It always looks so easy because the media wants us to believe it is. House flippers flip and make a fortune overnight. Writers pen the great American novel without breaking a sweat, directors create a one of-a-kind film just as planned and songwriters simply pen a classic on a whim. We want to believe that a playwright’s magic on Broadway was a simple journey from pen to stage.
Few of us truly understand the panic, fear, exhilaration, heartbreak and hope that goes into creating a work of art. We don’t want to hear about the years spent toiling in the graveyard of broken dreams, spent efforts and abject failures before something, if anything, ever happens from all that soul-crushing effort. It’s all made to look so easy. We seldom, if ever, hear about the many miles traveled before success is reached. Instead every artist is presented as an overnight success.

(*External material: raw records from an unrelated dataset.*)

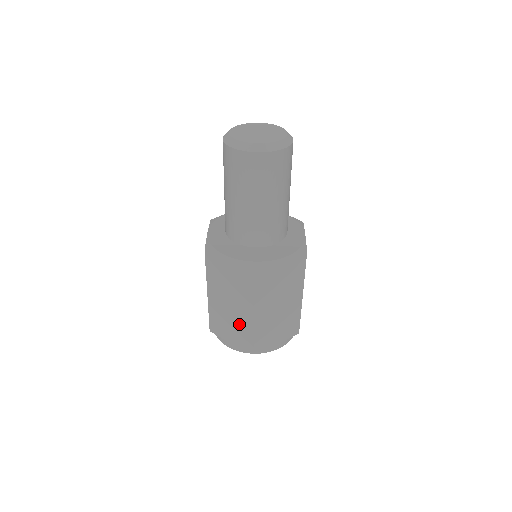
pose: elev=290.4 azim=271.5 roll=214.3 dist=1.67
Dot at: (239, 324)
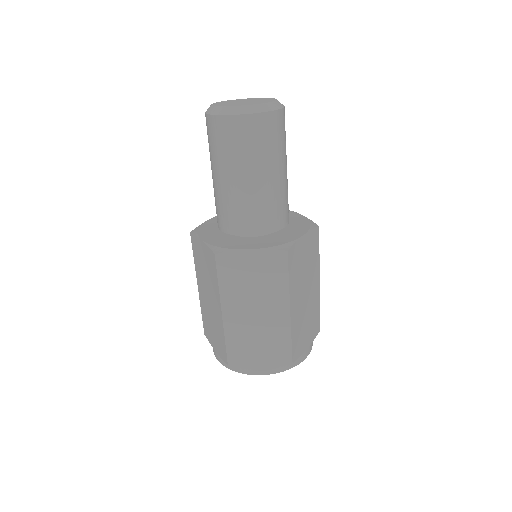
Dot at: (216, 327)
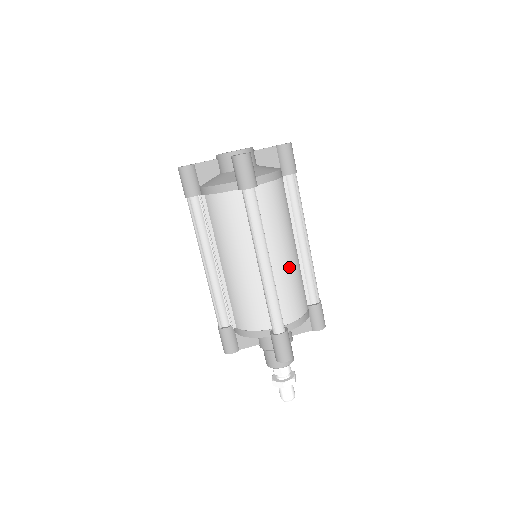
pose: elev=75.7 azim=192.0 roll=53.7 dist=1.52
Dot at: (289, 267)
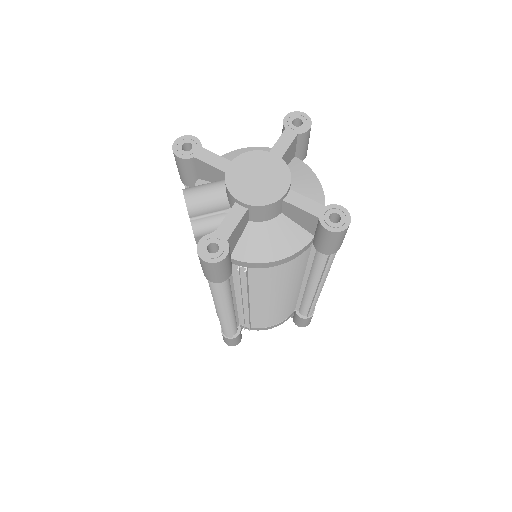
Dot at: occluded
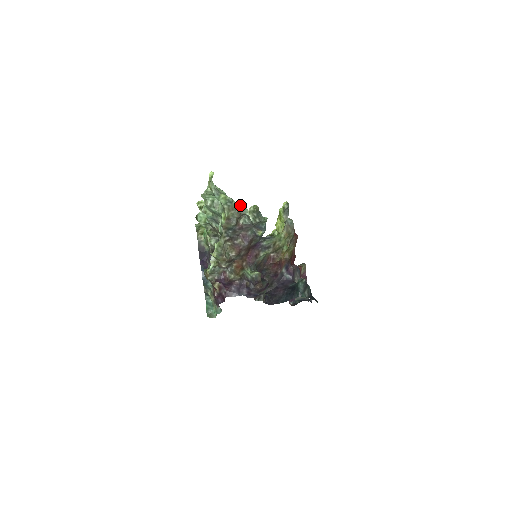
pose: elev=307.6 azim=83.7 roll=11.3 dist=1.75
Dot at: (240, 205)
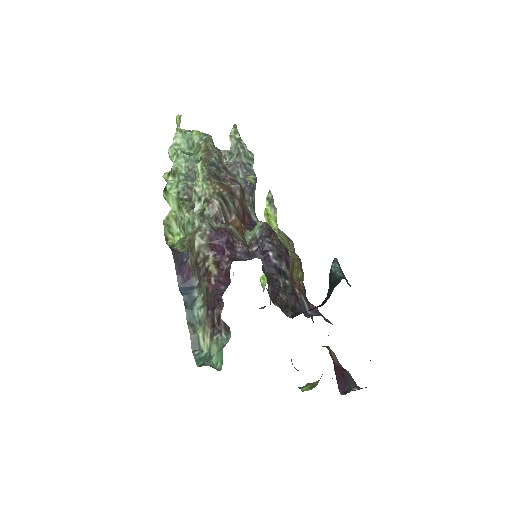
Dot at: (217, 148)
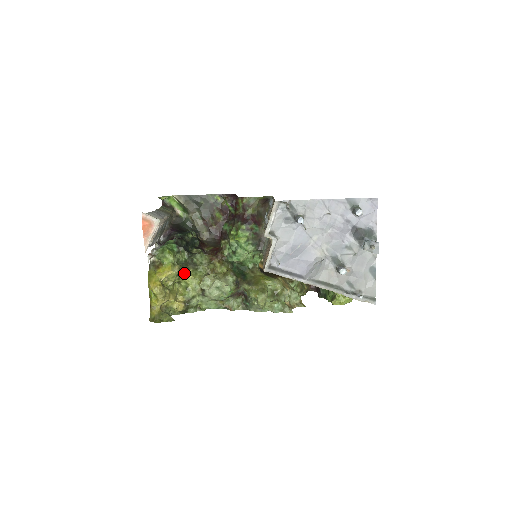
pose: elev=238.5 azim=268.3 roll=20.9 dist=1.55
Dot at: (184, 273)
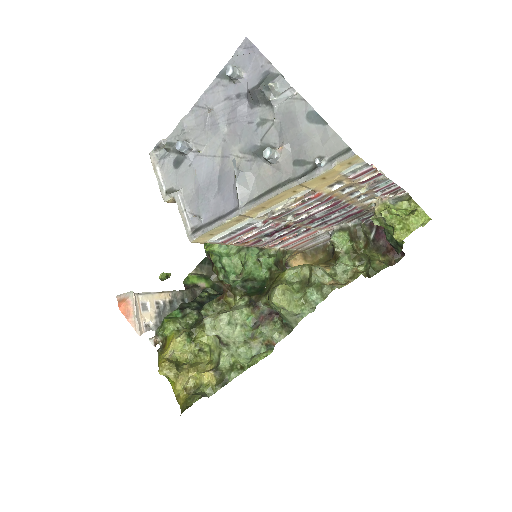
Dot at: (197, 334)
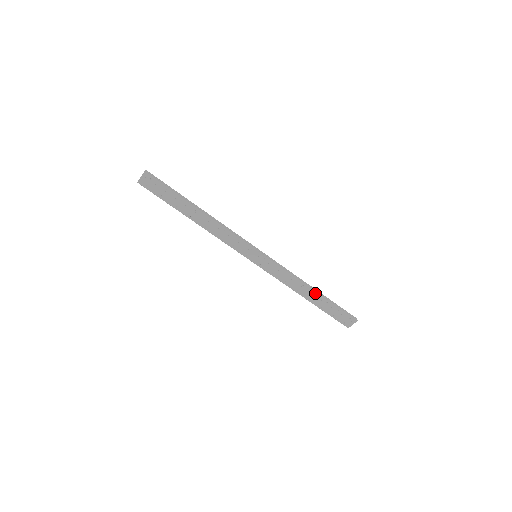
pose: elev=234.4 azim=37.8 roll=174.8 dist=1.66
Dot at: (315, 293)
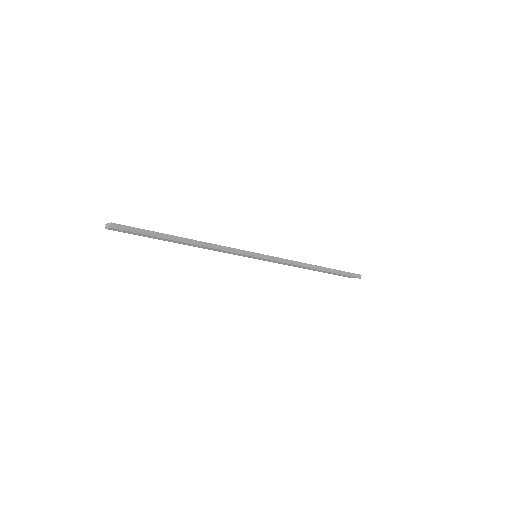
Dot at: (319, 270)
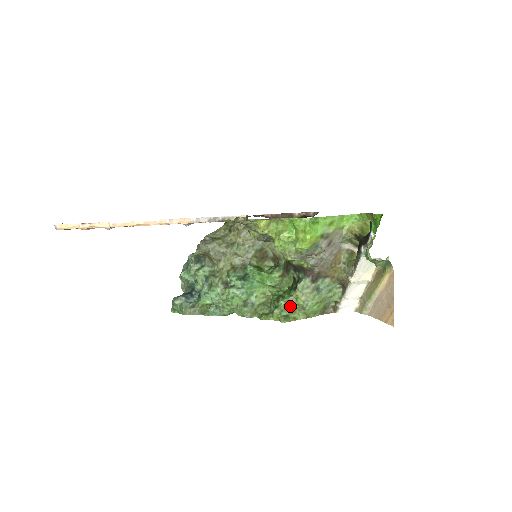
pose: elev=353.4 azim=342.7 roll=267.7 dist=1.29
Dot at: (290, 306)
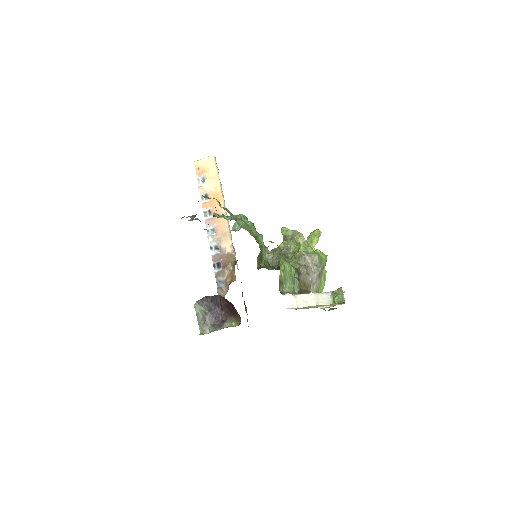
Dot at: occluded
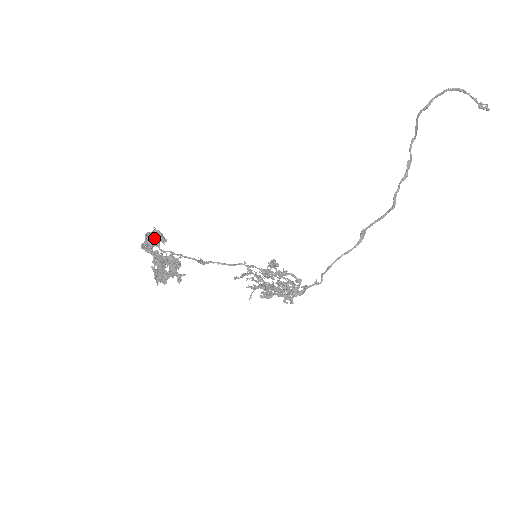
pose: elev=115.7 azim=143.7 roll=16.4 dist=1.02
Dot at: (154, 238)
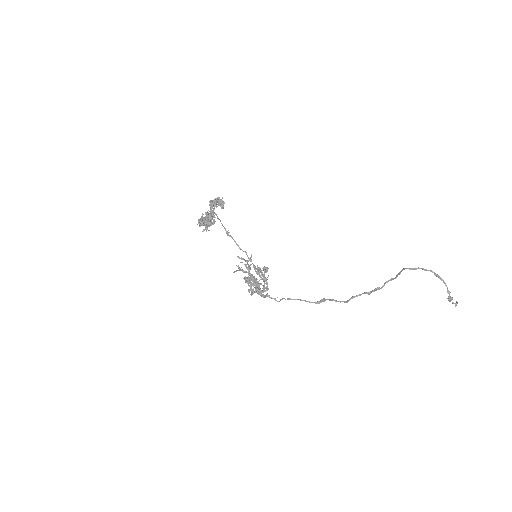
Dot at: (216, 202)
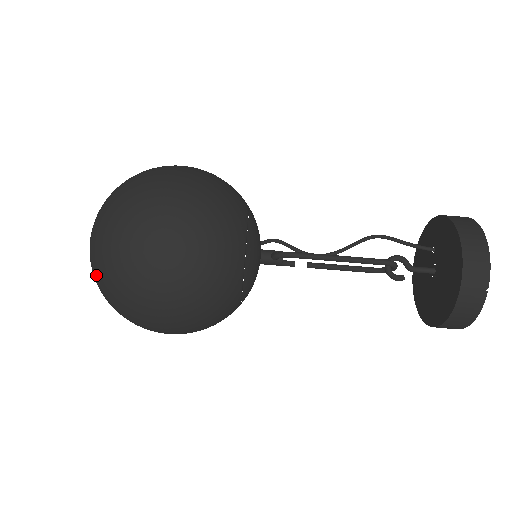
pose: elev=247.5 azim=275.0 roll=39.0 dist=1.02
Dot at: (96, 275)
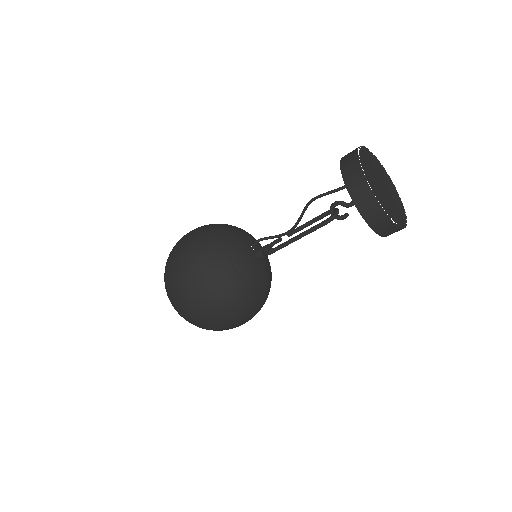
Dot at: occluded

It’s called “hiding the brush strokes.” Ignoring the harsh reality that in real life there are no guarantees and nothing is owed. Those with grit get it. Those lacking that ‘something within’ keep dreaming and hoping then wonder why nothing ever happens. Without real effort and sacrifice and usually some failure nothing is accomplished.
Dustin Hoffman spent ten years toiling in off-Broadway plays before ‘The Graduate’ launched his storybook career. George Lucas went through hell to get his first feature ‘THX 1138’ produced. When it crashed as a commercial failure, he wrote another movie initially called ‘Friday Night in Modesto’ and finally produced it as ‘American Graffiti.’ Even that success didn’t guarantee any support for his next feature about space ships and large furry sidekicks.
Bob Dylan paid his dues in Dinky town and Greenwich Village before a planted review by Robert Sheldon rocketed his career into the folkie stratosphere. The Beatles spent two years toiling in the graveyard of Hamburg’s strip clubs and dive bars before Brian Epstein plucked them out of the ‘Cellar’ and made them stars.
Closer to home and more personal, the examples are all around me.
I’ve seen Sharon start with her welding and metal art classes several years ago then recently expand to alcohol ink painting. From there she has experimented with acrylic paints and a host of other mediums and techniques to constantly challenge herself.
She is taking classes here and there to share ideas, glean tips and advice from the professionals. She is constantly learning, improving and growing her art.
After several years, she now has some of her select painting on display and for sale at a design store in Minneapolis. A small step but a start.
Ever the educator, Sharon has shared that same philosophy of discipline and perseverance with our grandchildren. Very quickly, they’ve become attentive students of Nana and have begun exploring various artistic mediums themselves.
My art is the written word. My mediums are primarily novels, plays and movies. Each presents its own unique set of challenges and opportunities for story-telling. Through good fortune and lucky breaks, I’ve had two plays produced by the Second Act Players in Rosemount. Each was a wonderful learning experience and another opportunity to express myself.
But there were ten self-published books, an Investment Guide and numerous treatments before those two initial plays paved the way for more playwriting opportunities.
I teach in my workshop on ‘How to Get Started as a Writer’ that the key to writing is to write. I make the point right up front that there are no guarantees and no promises. I can only point the way for my audience. I remind them that there are three things needed to become a writer.
Desire…but they won’t know if they have it unless they give it a try.
Perseverance…they won’t know if they have it unless they try.
Talent…they won’t know if they have it unless they give it a try.
The key here is to write something every day, almost every day or whenever they can. If they do that they will begin to feel a passion that gets them out of bed each morning. They will have begun traveling on that long road to becoming a writer. That’s called showing your brush strokes.
As with any kind of art, nothing is guaranteed or comes easy. That’s life. But what a gift it is to create something, anything, that’s been swirling around in your brain for oh so long.
Let’s face it, there is no better way to live than to do whatever it is you love to do. Isn’t that what life is all about.